Ski resort guide editor Chris Gill reflects on his wasted career.
I’ve been in the ski resort guide business for over 30 years, first as the Editor of the original consumerist book, The Good Skiing Guide (not to be confused with the Good Ski Guide), then as co-editor of Where to Ski and Snowboard and now as editor of a new series of related smaller books, starting with Where to Ski in Austria . So I know a bit about resorts, and guides to resorts.
My books have provided me with a living, but in other respects have been a waste of time, I’m now told. I got into an exchange on Facebook the other day with a guy who was firmly of the opinion that guidebooks and other organised presentations of information and advice about ski resorts are to be avoided. The best source of help in choosing a resort, he asserted with absolute confidence, is a lively online forum.
He was putting this view forward in response to a post of mine publicising Where to Ski in Austria. Had he read it? No. Had he even seen it? No. But he knew from experience that all such guides were fatally flawed.
The gist of the guy’s argument was that the author of a guidebook can get hung up on a particular aspect of a resort, and it may be an aspect that doesn’t matter to you, the individual reader. Thus, the advice you get is likely to be misleading. On the other hand, if you go to a forum you’ll get advice from many quarters, automatically eliminating that kind of bias.
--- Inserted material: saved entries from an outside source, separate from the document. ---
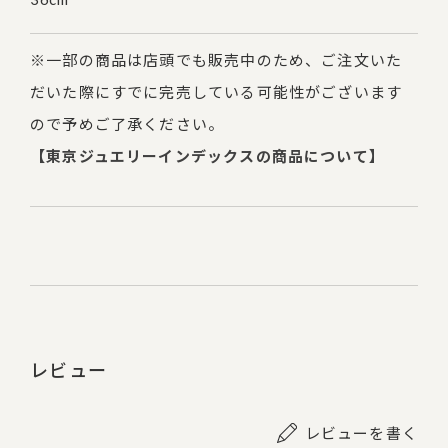
※一部の商品は店頭でも販売中のため、ご注文いた
だいた際にすでに完売している可能性がございます
ので予めご了承ください。
【東京ジュエリーインデックスの商品について】
レビュー
レビューを書く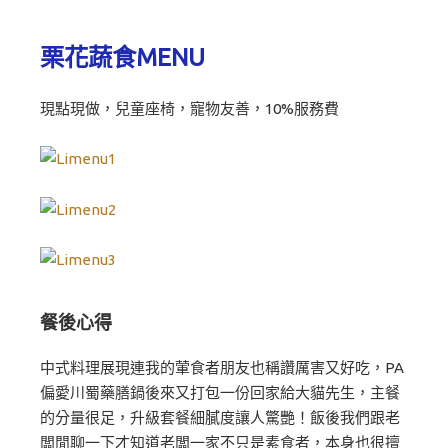
栗花蔬食MENU
現點現做，兒童座椅，寵物友善，10%服務費
餐後心得
中式料理展現連我的葷食者朋友也稱讚厲害又好吃，PA
偏愛川蜀藥膳鍋後來又打包一份回家給大貓先生，主餐
的分量很足，升級套餐細膩度讓人驚艷！飯後我們跟老
闆閒聊一下才知道老闆一家不只是素食者，本身也很擅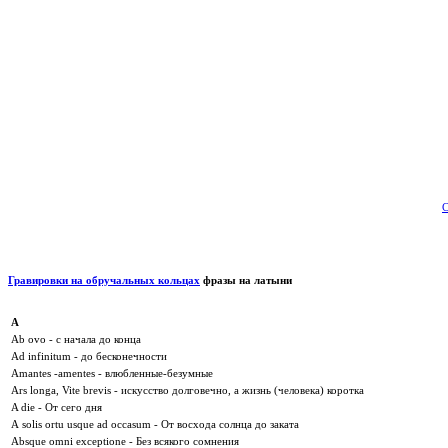
С
Гравировки на обручальных кольцах
фразы на латыни
А
Ab ovo - с начала до конца
Ad infinitum - до бесконечности
Amantes -amentes - влюбленные-безумные
Ars longa, Vite brevis - искусство долговечно, а жизнь (человека) коротка
A die - От сего дня
А solis ortu usque ad occasum - От восхода солнца до заката
Absque omni exceptione - Без всякого сомнения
Well, that’s one way of looking at it. When I go to forums and feedback sites, what I see is a bit of a mess, out of which I find it difficult to extract sense. I find a lot of strongly expressed views, often conflicting, resulting from the random experiences of people whose background, prejudices and competence are unknown.
Contrast that with what guidebooks offer: organised presentation, clear and consistent evaluations, and the knowledge that you are reading the considered views of someone who is dedicated to figuring out the merits of different ski resorts – and figuring them out for different people with different requirements.
I’ve visited every important resort in the Alps multiple times. I do it by spending weeks of the winter on the road, moving from resort to resort every day or two (depending on how big the ski areas are). And I’m in resorts to observe, not to enjoy myself. (OK, mainly not to enjoy myself.) I think this means I’m better placed to arrive at balanced, impartial judgements than people on holiday.
On reflection, the sales and support Where to Ski and Snowboard enjoyed for 20 years encourage me to think it hasn’t all been a waste of time, after all.